Joel Cohen, M.D., explained to attendees at MauiDerm 2014 the differences among the three approved botulinum toxin products and how to use them successfully to take advantage of their unique properties. He recommended that doctors really think about these products as unique and begin to use them for their individual properties. They’re not interchangeable, he said. Conversion factors are inadequate, studies have found, so there's no perfect conversion ratio. And it's very difficult to make direct comparisons between products because studies have been designed differently, there has been an evolution of endpoints and study design may lead to limitations in how you are able to interpret the data.
In comparing studies, clinicians run into challenges in that endpoints are changing. The Food and Drug Administration now requires a two-grade composite improvement in which both the physician and the patient agree there is a two-grade improvement.
So there are different criteria being used, according to Dr. Cohen, director of AboutSkin Dermatology and DermSurgery, Englewood Colo. Also, there are differences in technique between what is used in FDA pivotal studies and what physicians probably do in their practices, he said. Often the studies stick to very specific dosing, but in a medical practice, a study dose may not be warranted for a particular patient. Dr. Cohen said he tapers according to the patient’s musculature.
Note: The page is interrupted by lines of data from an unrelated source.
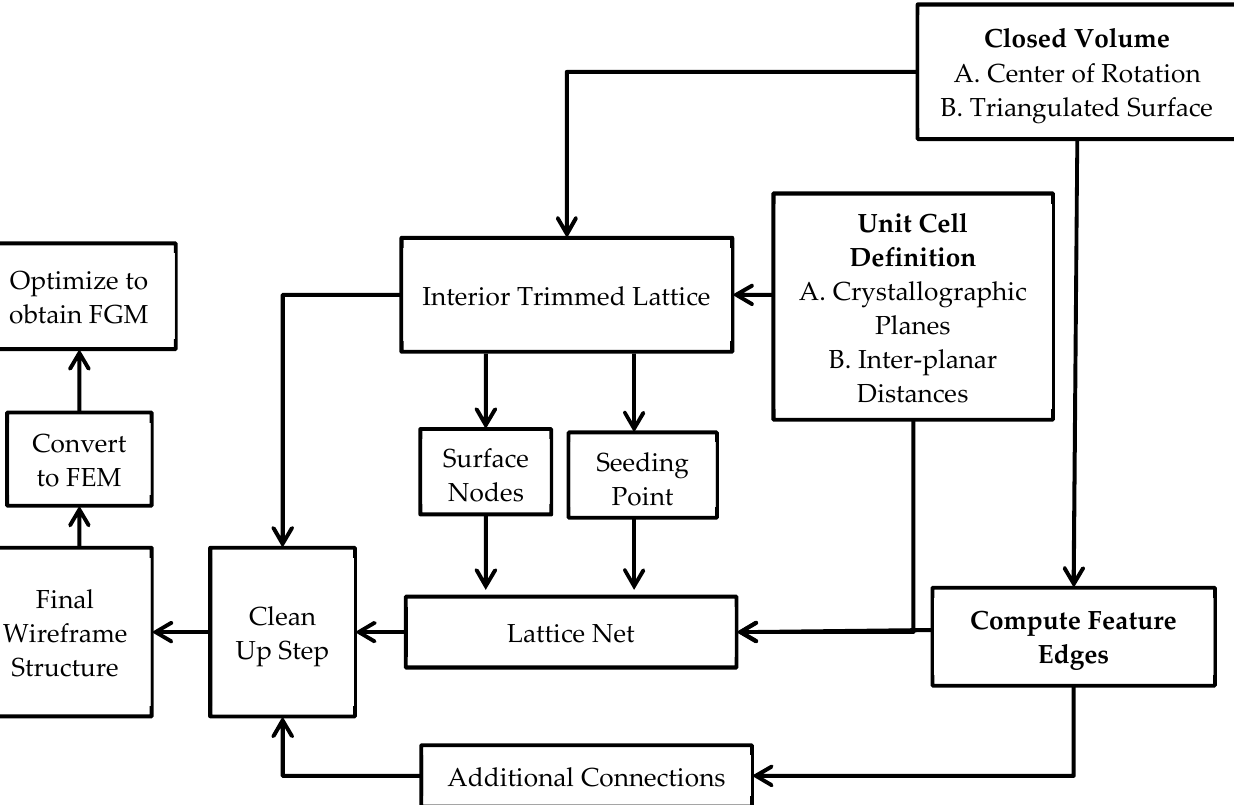
Figure 3. Block diagram of workflow for a wireframe trimmed lattice with a conforming net.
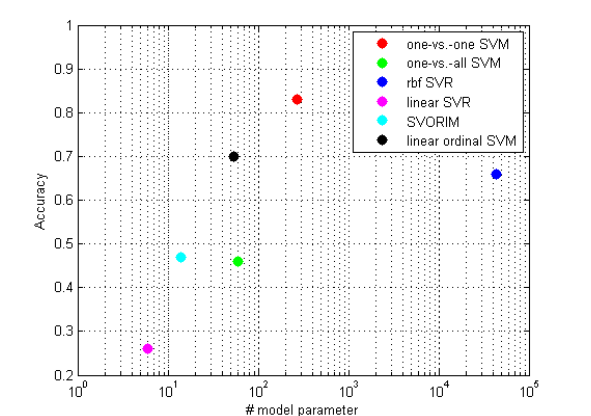
Figure 12: Accuracy related to model size at the example of the barley data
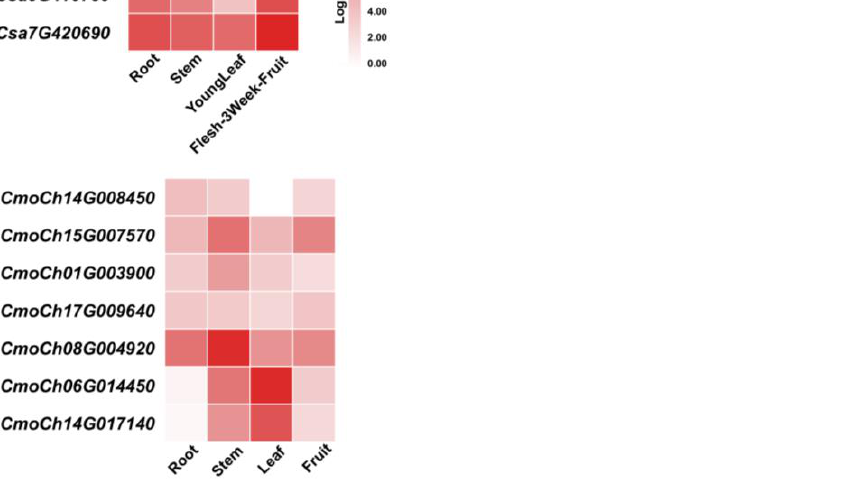
Figure 6. The expression profile of CmoGS and CsaGS family genes. The RNA-seq data are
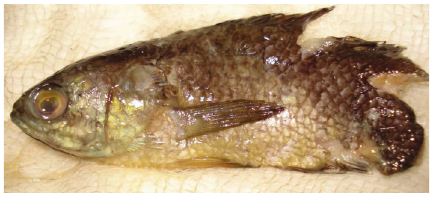
Figure 2: Fish after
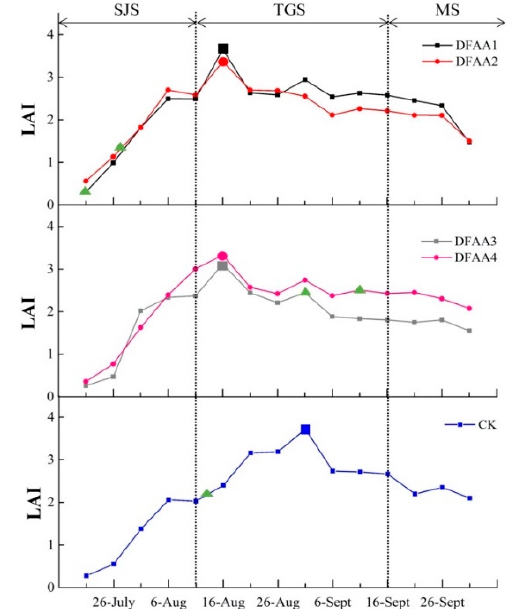
Figure 5. The leaf area index of summer maize in di ff erent growth periods. The green triangles are the time point of rainfall in di ff erent treatments. The thicker points correspond to the maximum leaf area index. LAI represents the leaf area index. SJS represents the seeding-jointing stage, TGS represents the tasseling-grain filling stage, MS represents the mature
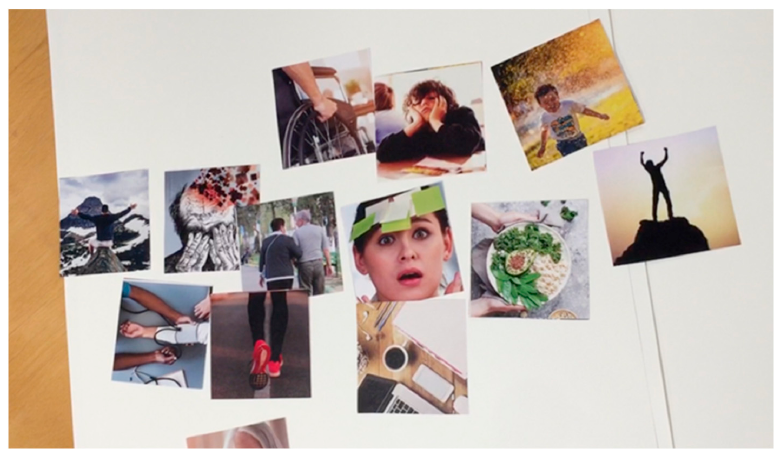
Int. J. Environ. Res. Public Health 2022 , 19 , x FOR PEER REVIEW Figure 3. Example of the complication cards presented to the Age Workshop participants.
When it comes to combination therapy, Dr. Cohen advised avoiding multiple modalities in the same day because side effects of one treatment may impact the results of another. He offered an example of a patient who received one injection of a neuromodulator in the mentalis as well as a trichloroacetic acid peel. Swelling from the peel resulted in migration of the neuromodulator, which knocked out the depressor anguli oris.
Dr. Cohen cautioned against combining products in one syringe, as one pilot study examined. There’s likely a lack of standardization in the reconstitution process, and this could lead to unwanted effects.
There is good data on combination therapies on different days, however. Dr. Cohen pointed to a study in which patients were treated with onabotulinumtoxinA in the glabellar, and then returned for treatment with hyaluronic acid (Restylane). Compared to a group of patients only treated with onabotulinumtoxinA, results in the combination group lasted about 32 weeks longer. Combination therapies can be very effective, he said.
Your approach to each patient should be different, Dr. Cohen said. He noted the anatomic differences between men and woman, particularly in the upper face and forehead, as shown in another study. Treating by region for a specific goal, rather than by a standardized treatment protocol, is how Dr. Cohen likes to approach aesthetics, he said.
When used properly, studies have shown that neuromodulators can improve a person’s quality of life through improved self-esteem. Educating yourself on the properties of the individual products, the data and then using that information to make educated decisions in how you approach your practice can make for successful outcomes.